* [PROBLEM TO SOLVE]: Retype the whole listing, please, keeping every line exact and dropping the pictures.

* [PROVIDED DATA]:
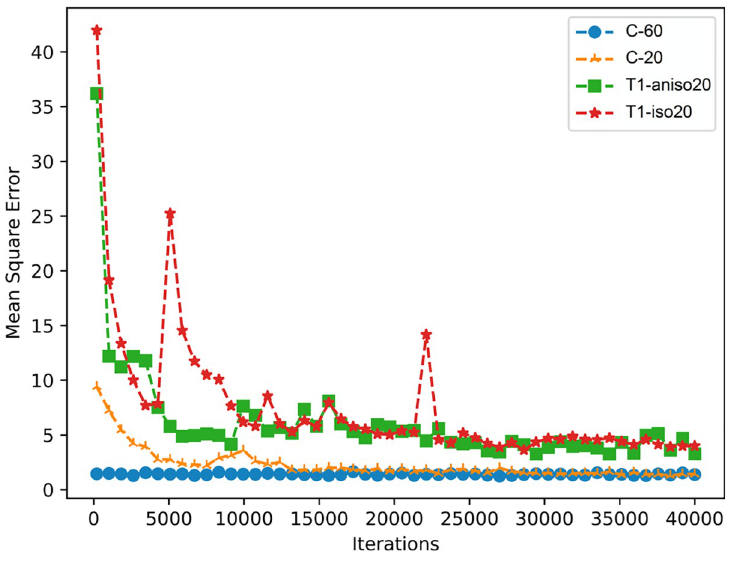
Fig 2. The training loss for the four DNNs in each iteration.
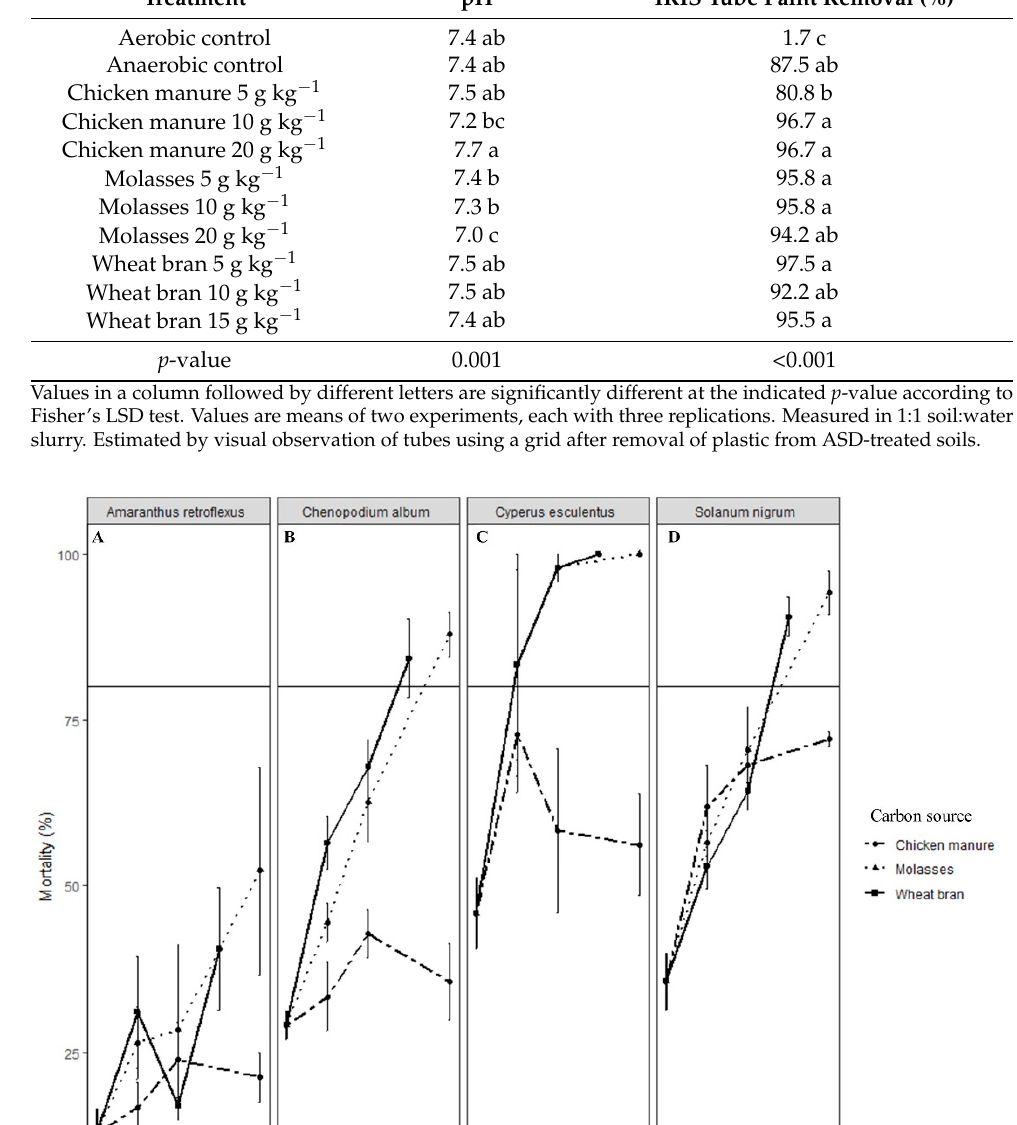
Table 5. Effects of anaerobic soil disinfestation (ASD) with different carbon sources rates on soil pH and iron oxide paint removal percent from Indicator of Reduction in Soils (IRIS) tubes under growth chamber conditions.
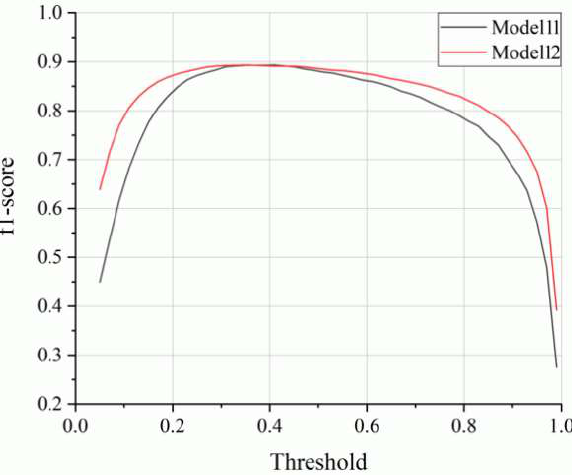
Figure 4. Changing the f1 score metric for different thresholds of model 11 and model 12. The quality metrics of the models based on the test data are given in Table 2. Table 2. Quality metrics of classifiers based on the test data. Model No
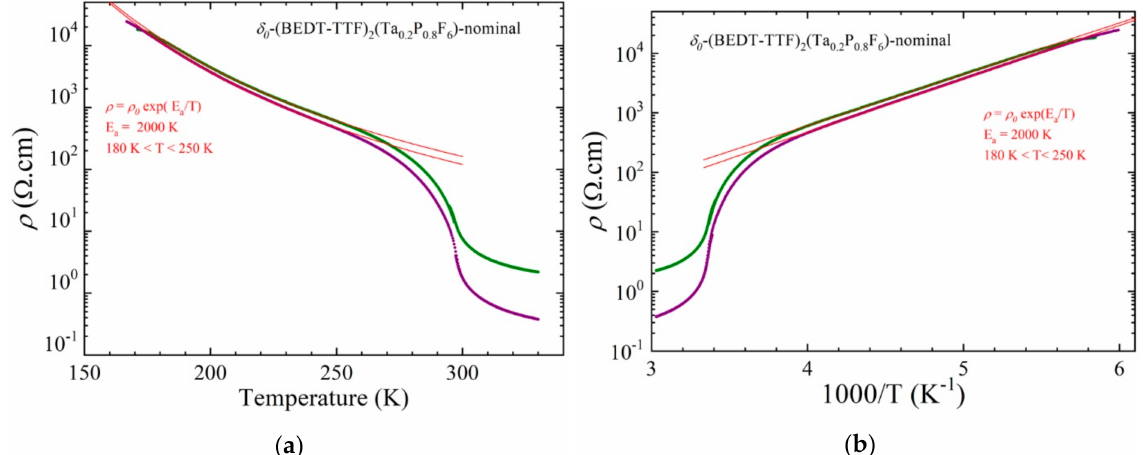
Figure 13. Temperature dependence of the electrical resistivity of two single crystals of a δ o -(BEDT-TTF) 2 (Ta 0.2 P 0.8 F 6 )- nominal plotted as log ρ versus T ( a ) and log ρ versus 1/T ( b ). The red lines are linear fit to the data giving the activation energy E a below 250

* [RESPONSE TO THIS TASK]:
Fig 2. The training loss for the four DNNs in each iteration.
Table 5. Effects of anaerobic soil disinfestation (ASD) with different carbon sources rates on soil pH and iron oxide paint removal percent from Indicator of Reduction in Soils (IRIS) tubes under growth chamber conditions.
Figure 4. Changing the f1 score metric for different thresholds of model 11 and model 12. The quality metrics of the models based on the test data are given in Table 2. Table 2. Quality metrics of classifiers based on the test data. Model No
Figure 13. Temperature dependence of the electrical resistivity of two single crystals of a δ o -(BEDT-TTF) 2 (Ta 0.2 P 0.8 F 6 )- nominal plotted as log ρ versus T ( a ) and log ρ versus 1/T ( b ). The red lines are linear fit to the data giving the activation energy E a below 250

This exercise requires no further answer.